Le cronache del ricevimento al Quirinale descrivono Brunetta «mano nella mano con un’alta e giovane donna vestita di trasparenze voiles». «Sì, è la mia fidanzata. Ufficiale. Si chiama Titti ma il cognome non lo dico. È un’arredatrice d’interni. Condivide la mia passione per le case. Ne abbiamo due, a Venezia e a Todi».

Il momento magico lo induce a professioni di ottimismo. «Ma è un fatto, non una mia opinione: il declino non esiste. Non esiste la recessione, né in Italia né nel mondo: recessione è quando per due, tre trimestri di fila il pil diminuisce; invece l’Italia è sempre cresciuta, sia pure poco. Non esiste neppure la crisi dei subprime».

Come non esiste? «Esiste una crisi di crescita. E di governance. Ma i subprime non c’entrano niente. I derivati sono un aspetto virtuoso, positivo, della straordinaria crescita economica americana di questo decennio. La tensione sui subprime incide in minima parte sui bilanci delle banche. Crederà mica che la Northern Rock sia fallita per i subprime? È crollata la fiducia dei risparmiatori. Dobbiamo e possiamo recuperarla». Sì, ma in che modo? «L’economia italiana non è messa male. È in sofferenza per il prezzo del petrolio. Controllo dell’offerta, aumento della domanda: agli arabi conviene tenerlo sotto piuttosto che venderlo».

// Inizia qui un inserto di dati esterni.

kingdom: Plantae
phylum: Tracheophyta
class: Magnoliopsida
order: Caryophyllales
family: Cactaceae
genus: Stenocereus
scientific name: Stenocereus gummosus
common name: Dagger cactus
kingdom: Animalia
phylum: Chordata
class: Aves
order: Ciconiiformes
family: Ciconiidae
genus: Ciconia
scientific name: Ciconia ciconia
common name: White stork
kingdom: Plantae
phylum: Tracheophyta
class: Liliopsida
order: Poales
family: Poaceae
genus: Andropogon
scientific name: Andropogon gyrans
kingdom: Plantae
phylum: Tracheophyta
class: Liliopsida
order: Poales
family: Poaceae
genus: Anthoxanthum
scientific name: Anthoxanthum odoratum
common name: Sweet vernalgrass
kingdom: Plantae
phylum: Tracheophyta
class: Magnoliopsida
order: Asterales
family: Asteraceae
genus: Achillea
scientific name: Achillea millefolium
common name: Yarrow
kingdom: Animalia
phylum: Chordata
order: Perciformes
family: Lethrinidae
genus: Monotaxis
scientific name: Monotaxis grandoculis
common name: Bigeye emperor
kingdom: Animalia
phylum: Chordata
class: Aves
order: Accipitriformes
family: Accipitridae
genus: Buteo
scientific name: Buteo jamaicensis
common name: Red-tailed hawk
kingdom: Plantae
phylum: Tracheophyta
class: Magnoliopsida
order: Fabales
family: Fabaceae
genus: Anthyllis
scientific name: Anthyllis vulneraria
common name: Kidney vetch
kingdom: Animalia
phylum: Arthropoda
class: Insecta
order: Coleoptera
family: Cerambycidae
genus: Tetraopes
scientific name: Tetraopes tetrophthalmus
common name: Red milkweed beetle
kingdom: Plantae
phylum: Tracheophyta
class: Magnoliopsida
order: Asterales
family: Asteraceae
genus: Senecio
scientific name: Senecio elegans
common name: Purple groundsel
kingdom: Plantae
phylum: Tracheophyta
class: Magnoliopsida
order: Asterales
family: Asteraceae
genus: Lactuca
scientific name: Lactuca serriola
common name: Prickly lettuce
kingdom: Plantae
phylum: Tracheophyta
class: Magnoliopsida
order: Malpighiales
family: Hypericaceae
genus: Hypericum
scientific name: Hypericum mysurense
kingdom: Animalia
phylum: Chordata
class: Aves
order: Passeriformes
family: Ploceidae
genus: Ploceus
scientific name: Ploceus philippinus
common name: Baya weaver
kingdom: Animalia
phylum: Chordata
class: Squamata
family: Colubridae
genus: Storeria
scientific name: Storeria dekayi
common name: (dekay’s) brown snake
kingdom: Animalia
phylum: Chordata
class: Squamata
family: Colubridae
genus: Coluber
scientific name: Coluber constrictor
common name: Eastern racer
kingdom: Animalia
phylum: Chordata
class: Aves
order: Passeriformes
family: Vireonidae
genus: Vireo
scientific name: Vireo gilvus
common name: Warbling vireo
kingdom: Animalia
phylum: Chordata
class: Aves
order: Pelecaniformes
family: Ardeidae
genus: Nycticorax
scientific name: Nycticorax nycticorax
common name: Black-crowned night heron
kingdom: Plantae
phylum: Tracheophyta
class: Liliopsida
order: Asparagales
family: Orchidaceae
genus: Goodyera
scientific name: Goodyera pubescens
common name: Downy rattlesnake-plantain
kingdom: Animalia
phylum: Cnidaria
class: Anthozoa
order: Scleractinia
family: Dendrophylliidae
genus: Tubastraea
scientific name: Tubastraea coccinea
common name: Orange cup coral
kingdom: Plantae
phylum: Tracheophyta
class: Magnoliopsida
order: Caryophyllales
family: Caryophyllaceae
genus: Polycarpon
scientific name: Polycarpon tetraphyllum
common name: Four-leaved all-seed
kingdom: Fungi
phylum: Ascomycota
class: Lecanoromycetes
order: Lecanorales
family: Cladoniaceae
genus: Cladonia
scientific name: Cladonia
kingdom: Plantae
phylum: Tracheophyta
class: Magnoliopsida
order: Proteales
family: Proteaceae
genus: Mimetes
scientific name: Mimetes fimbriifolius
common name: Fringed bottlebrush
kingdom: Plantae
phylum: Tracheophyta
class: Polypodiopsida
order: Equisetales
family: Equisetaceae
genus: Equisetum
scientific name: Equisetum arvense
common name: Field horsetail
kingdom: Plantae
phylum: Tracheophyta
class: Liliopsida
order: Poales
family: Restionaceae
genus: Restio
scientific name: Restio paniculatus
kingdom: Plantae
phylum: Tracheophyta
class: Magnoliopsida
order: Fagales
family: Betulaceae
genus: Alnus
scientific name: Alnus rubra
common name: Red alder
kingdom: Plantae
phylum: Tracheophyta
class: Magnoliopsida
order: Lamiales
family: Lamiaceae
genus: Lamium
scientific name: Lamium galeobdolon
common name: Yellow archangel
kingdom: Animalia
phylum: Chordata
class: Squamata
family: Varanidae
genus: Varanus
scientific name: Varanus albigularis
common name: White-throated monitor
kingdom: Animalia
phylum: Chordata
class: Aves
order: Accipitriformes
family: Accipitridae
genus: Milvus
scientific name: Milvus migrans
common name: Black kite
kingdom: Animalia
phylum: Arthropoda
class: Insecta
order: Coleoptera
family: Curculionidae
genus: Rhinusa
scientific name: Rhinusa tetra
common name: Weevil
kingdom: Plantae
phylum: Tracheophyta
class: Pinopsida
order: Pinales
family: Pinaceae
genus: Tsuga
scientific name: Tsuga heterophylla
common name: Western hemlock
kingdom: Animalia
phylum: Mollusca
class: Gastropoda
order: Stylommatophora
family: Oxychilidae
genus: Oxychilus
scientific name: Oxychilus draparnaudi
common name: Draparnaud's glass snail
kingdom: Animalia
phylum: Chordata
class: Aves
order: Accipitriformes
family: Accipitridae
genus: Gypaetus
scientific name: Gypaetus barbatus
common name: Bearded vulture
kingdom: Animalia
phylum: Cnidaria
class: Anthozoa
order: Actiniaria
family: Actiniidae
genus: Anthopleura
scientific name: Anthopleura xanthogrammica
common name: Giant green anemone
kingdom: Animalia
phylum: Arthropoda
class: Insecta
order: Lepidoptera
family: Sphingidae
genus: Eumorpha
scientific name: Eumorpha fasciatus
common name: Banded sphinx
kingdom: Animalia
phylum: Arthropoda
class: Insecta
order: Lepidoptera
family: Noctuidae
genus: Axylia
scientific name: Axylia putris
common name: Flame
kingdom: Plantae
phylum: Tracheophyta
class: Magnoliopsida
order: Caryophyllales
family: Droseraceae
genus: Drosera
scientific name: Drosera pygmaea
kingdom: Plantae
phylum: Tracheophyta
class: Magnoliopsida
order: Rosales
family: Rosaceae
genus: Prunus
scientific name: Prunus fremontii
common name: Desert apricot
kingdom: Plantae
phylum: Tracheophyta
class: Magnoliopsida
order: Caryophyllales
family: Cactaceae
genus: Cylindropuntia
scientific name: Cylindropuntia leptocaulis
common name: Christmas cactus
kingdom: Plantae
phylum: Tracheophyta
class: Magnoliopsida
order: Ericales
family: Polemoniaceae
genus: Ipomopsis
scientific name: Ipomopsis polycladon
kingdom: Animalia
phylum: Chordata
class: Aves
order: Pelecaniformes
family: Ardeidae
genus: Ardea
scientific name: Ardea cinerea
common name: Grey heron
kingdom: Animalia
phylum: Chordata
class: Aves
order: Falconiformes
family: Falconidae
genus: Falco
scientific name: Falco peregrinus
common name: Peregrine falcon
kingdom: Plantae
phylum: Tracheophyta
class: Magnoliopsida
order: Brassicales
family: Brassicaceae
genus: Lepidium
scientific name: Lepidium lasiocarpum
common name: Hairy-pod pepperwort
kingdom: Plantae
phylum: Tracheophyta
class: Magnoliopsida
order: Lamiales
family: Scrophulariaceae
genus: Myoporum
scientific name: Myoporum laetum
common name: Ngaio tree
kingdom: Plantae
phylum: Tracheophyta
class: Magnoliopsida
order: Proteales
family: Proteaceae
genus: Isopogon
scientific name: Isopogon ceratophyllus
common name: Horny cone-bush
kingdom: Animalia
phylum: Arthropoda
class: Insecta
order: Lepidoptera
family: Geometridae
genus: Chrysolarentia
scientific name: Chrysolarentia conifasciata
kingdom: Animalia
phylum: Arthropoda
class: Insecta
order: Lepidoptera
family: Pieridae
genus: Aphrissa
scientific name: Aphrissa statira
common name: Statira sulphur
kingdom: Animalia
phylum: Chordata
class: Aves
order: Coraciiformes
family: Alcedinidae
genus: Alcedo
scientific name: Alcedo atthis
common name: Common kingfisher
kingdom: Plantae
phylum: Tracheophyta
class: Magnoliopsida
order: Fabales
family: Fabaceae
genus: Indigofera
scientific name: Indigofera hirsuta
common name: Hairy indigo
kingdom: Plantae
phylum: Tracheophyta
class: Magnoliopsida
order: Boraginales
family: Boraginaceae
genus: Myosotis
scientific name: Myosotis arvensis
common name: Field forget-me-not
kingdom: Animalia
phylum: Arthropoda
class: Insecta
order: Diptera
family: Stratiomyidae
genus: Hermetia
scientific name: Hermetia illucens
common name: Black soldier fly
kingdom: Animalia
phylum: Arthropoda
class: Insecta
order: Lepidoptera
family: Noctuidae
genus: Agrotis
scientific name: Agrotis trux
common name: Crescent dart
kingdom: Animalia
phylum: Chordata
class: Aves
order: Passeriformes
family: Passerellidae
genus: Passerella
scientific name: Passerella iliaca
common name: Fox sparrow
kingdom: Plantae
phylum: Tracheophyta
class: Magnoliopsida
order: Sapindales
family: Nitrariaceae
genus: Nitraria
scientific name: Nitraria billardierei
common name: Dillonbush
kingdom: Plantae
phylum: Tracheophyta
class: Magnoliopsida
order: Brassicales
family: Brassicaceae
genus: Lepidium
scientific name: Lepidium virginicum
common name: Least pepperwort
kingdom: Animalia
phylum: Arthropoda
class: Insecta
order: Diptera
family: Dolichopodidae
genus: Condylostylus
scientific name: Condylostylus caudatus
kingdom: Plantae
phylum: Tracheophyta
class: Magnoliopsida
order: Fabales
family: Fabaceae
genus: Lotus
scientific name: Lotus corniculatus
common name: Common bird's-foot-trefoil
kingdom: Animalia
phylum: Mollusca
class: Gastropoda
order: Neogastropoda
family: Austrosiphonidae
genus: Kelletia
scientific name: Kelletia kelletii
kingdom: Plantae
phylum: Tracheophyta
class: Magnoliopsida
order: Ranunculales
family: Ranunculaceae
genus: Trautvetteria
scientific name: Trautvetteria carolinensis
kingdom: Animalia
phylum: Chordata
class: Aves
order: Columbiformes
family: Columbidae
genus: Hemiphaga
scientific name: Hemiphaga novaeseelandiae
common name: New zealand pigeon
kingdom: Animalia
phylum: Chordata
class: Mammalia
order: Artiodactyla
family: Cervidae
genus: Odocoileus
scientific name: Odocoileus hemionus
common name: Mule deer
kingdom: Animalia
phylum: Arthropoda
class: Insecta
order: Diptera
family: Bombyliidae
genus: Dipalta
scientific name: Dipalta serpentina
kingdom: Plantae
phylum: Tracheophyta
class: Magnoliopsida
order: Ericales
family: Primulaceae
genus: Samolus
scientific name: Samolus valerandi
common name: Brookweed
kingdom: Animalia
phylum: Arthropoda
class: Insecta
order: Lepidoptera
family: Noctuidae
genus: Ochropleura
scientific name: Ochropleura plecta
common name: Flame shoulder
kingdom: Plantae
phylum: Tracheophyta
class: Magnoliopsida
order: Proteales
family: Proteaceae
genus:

Quindi non è vero che il petrolio sta finendo. «Ma quando mai! Secondo il club di Roma del molto commemorato Peccei, il petrolio sarebbe dovuto essere finito da cinque anni. Invece ogni cinque anni le riserve raddoppiano, o comunque si rivedono al rialzo. Basterebbe un grande patto europeo per costruire 50 centrali di quarta generazione, in modo da coprire metà del fabbisogno entro il 2020, per far crollare il petrolio e il gas del 30 o del 40%. Allora i produttori avrebbero fretta di vendercelo, per paura che gli resti sul groppone».

Quanto costa costruire 50 centrali di quarta generazione? «Sei, sette miliardi di euro l’una. Moltiplicato per 50, fanno 350 miliardi di euro». Dove li troviamo? «Lanciando gli eurobond. Titoli europei, garantiti con le eccedenze auree e valutarie della Bce. Enorme risparmio, enorme investimento nella ricerca, enormi risorse per la sicurezza e le infrastrutture dal Baltico al Mediterraneo, da far impallidire il tunnel sotto la Manica e il ponte sullo Stretto: l’Europa ripartirà. È l’idea keynesiana che ho in comune con Tremonti e Delors».

Brunetta cita di continuo Tremonti. Eppure la vulgata vuole che il rapporto tra i due sia teso, al limite dell’incompatibilità. «Con Tremonti ci conosciamo da 28 anni, quando lui era un brillante giovane professore a Venezia e io ero un giovane incaricato. Tra noi c’è sempre stata una sfida a vedere chi è più bravo. Tremonti è fantasioso, io sono fantasioso. Giulio ha grandi visioni, io ho grandi visioni. Lui è geniale, io sono geniale. Ecco, il nostro è un rapporto tra due persone geniali. Tutto qui».